Isaac Ludwig Mill: 60 HP Erie Steam Engine Helps Power Scenic Destination

Star 5 HP steam engine also found at mill beside Erie Canal

| Spring 2007

The scenic Isaac Ludwig Mill in Providence, Ohio, is a, restored, water-powered grist and flour mill, sawmill and power generating station. And better yet, the mill employs two steam engines – an Erie 60 HP and an 1880-1890 Star 5 HP oil drilling engine­.

Adjacent to the mill, two mules, Molly and Sally, pull the Volunteer, a replica 1876 canal boat through the restored mile-long section of the Erie Canal and Lock 44. Along the way, re-enactors take tourist passengers back in time during their one-hour journey. It all adds up to a “must see” for steam engine fans and lovers of history.

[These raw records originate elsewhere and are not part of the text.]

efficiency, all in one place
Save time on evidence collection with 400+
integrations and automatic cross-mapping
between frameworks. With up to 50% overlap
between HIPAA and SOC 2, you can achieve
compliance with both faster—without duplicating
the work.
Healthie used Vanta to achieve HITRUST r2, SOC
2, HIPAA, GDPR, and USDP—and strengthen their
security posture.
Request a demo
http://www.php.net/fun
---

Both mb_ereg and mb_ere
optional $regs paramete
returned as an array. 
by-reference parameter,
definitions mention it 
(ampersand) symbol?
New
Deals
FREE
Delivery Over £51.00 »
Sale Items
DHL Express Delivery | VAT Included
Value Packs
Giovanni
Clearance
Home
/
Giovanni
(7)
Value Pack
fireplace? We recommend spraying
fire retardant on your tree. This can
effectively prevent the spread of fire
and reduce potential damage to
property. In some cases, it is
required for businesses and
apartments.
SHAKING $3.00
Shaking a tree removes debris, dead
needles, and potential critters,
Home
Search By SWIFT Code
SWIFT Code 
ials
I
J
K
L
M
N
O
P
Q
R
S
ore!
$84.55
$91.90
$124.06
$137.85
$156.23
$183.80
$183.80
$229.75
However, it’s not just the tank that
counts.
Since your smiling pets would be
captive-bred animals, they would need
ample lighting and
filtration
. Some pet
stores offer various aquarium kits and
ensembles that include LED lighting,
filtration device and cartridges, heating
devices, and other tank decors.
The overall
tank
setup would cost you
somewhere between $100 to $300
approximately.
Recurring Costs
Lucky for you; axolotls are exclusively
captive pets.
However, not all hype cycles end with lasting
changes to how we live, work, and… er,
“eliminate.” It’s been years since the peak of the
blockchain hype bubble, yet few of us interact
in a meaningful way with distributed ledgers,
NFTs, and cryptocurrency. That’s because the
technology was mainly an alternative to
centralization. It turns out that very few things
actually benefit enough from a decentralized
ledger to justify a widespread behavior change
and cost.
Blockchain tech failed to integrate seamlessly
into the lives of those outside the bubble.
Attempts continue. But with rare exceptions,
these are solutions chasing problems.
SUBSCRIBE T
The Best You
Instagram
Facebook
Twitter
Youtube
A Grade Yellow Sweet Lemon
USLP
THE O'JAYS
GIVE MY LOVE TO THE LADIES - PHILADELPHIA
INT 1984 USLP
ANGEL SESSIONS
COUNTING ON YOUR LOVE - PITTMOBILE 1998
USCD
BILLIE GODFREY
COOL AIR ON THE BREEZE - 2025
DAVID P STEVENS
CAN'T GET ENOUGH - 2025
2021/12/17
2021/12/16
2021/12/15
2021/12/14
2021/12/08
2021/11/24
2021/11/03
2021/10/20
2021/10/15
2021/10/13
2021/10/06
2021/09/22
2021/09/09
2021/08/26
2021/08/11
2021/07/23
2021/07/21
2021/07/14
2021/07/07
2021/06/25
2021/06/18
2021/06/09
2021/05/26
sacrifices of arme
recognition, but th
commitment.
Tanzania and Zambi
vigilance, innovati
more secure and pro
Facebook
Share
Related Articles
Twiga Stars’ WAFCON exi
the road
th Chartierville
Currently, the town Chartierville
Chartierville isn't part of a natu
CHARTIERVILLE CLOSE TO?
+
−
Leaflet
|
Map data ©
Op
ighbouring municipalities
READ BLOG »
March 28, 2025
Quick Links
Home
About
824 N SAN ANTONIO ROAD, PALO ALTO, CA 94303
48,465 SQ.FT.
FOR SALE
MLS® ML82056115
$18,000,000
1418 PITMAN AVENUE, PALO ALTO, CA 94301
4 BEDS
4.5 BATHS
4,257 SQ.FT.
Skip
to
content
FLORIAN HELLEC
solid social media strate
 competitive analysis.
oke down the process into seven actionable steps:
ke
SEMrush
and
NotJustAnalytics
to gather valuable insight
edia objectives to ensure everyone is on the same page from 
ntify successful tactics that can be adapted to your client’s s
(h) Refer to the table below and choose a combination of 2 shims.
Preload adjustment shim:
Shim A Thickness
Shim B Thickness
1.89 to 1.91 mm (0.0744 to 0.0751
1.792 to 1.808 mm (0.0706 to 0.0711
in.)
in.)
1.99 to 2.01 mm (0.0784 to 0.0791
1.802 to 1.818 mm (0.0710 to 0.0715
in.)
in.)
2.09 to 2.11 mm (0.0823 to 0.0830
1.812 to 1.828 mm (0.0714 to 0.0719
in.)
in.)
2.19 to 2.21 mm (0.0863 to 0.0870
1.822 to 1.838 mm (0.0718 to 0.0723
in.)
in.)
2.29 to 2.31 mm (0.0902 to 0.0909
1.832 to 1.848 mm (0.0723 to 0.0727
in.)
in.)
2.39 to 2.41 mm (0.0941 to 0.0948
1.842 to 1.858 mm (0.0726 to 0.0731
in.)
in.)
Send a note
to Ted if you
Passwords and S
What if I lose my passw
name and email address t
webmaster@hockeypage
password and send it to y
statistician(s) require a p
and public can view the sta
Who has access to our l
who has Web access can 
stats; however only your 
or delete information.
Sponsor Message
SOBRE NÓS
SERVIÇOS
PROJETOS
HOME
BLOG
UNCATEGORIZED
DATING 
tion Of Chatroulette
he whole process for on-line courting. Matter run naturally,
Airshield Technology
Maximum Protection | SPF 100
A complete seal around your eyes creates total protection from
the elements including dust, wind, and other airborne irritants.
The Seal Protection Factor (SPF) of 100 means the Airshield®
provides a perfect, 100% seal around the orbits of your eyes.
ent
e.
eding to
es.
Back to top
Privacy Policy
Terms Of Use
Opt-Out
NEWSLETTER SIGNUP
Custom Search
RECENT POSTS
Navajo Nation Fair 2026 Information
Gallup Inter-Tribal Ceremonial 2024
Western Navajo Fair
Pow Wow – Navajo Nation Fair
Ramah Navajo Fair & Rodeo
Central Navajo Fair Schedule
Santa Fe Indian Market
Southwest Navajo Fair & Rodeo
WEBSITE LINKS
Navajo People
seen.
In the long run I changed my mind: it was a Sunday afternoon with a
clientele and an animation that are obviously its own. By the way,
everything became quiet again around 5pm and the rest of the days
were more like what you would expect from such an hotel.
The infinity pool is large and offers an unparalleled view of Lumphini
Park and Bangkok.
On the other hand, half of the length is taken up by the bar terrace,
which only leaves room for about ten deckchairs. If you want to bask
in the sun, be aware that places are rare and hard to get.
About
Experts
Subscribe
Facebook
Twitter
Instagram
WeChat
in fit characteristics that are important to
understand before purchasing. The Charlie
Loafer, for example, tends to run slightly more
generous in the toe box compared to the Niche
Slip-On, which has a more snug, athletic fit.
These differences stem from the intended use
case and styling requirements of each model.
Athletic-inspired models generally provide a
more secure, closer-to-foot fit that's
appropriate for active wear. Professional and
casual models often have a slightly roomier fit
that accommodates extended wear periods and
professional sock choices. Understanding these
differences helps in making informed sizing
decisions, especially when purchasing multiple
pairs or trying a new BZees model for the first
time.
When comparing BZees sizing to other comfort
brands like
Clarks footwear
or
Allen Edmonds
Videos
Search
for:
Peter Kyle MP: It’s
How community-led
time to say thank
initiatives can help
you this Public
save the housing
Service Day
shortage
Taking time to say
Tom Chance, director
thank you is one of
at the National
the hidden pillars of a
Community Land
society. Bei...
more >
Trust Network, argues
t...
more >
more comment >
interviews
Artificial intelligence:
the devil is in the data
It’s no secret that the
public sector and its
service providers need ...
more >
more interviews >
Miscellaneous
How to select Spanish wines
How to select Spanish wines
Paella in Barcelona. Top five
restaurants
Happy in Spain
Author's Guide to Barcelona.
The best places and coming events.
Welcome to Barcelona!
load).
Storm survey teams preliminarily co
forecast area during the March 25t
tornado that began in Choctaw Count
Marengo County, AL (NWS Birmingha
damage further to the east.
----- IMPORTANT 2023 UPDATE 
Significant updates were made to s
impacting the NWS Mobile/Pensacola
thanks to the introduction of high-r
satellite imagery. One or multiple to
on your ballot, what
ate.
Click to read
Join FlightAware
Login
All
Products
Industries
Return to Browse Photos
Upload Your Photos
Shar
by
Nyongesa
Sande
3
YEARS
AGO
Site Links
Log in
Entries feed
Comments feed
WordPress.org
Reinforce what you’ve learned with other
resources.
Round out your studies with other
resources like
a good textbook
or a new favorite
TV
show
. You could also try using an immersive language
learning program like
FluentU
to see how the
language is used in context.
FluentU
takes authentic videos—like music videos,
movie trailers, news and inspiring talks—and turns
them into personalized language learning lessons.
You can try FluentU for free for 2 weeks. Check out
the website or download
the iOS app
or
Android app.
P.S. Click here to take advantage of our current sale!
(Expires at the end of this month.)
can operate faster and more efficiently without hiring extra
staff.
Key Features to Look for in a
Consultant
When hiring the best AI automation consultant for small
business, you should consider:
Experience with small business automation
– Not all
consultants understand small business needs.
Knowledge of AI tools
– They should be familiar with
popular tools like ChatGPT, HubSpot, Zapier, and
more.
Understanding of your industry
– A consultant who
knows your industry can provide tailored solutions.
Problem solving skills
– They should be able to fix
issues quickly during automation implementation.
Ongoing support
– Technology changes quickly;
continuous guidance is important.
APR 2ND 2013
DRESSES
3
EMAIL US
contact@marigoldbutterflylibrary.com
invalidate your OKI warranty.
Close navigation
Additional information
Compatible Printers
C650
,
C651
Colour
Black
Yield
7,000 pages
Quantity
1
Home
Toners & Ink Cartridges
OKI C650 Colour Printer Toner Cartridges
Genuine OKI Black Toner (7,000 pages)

History of the Isaac Ludwig Mill

Situated alongside the Maumee River, the mill operated from 1868 to 1970 as both a sawmill and a grist mill. In 1974, the mill became the property of the Providence Metropark System of Toledo. The park system immediately began the restoration process, taking the mill, the adjacent Miami Erie Canal and Lock 44 back to the heydays of the early 1900s.

The mill was powered by water turbine under normal conditions, but when a flood occurred the water would rise and could no longer provide the head needed to run the turbines. To counter this, in 1900 the mill owner installed a steam engine, which could provide power and allow the mill to continue operating under flood conditions.

In small towns and rural farm areas everyone knows their neighbors, and sooner or later stories of anything of interest will spread throughout the community. This was the case with the two steam engines installed at the mill.
But those who knew of the engines didn’t want to see these pieces of history end up in the scrap yard, and their location had remained hidden for many years. Until, that is, the Isaac Ludwig Mill restoration provided a place for the steam engines to be viewed and enjoyed by those interested in preserving these relics of the past.

Laird Henderson, Toledo Metroparks mill curator and historian says, “In the middle 1970s the park department heard stories that a large stationary steam engine was still in the basement of an abandoned Toledo, Ohio, laundry.” Upon investigation, they found an Erie 60 HP steam engine that had been built in 1890 by the Erie City Iron Works, Erie, Pa. The engine had been under water for 20 years with only the top of the flywheel and the governor flyball visible. The owner agreed to donate it to Toledo Metroparks, so arrangements were made to have the engine lifted from the mud and water, cleaned and brought to the Isaac Ludwig Mill.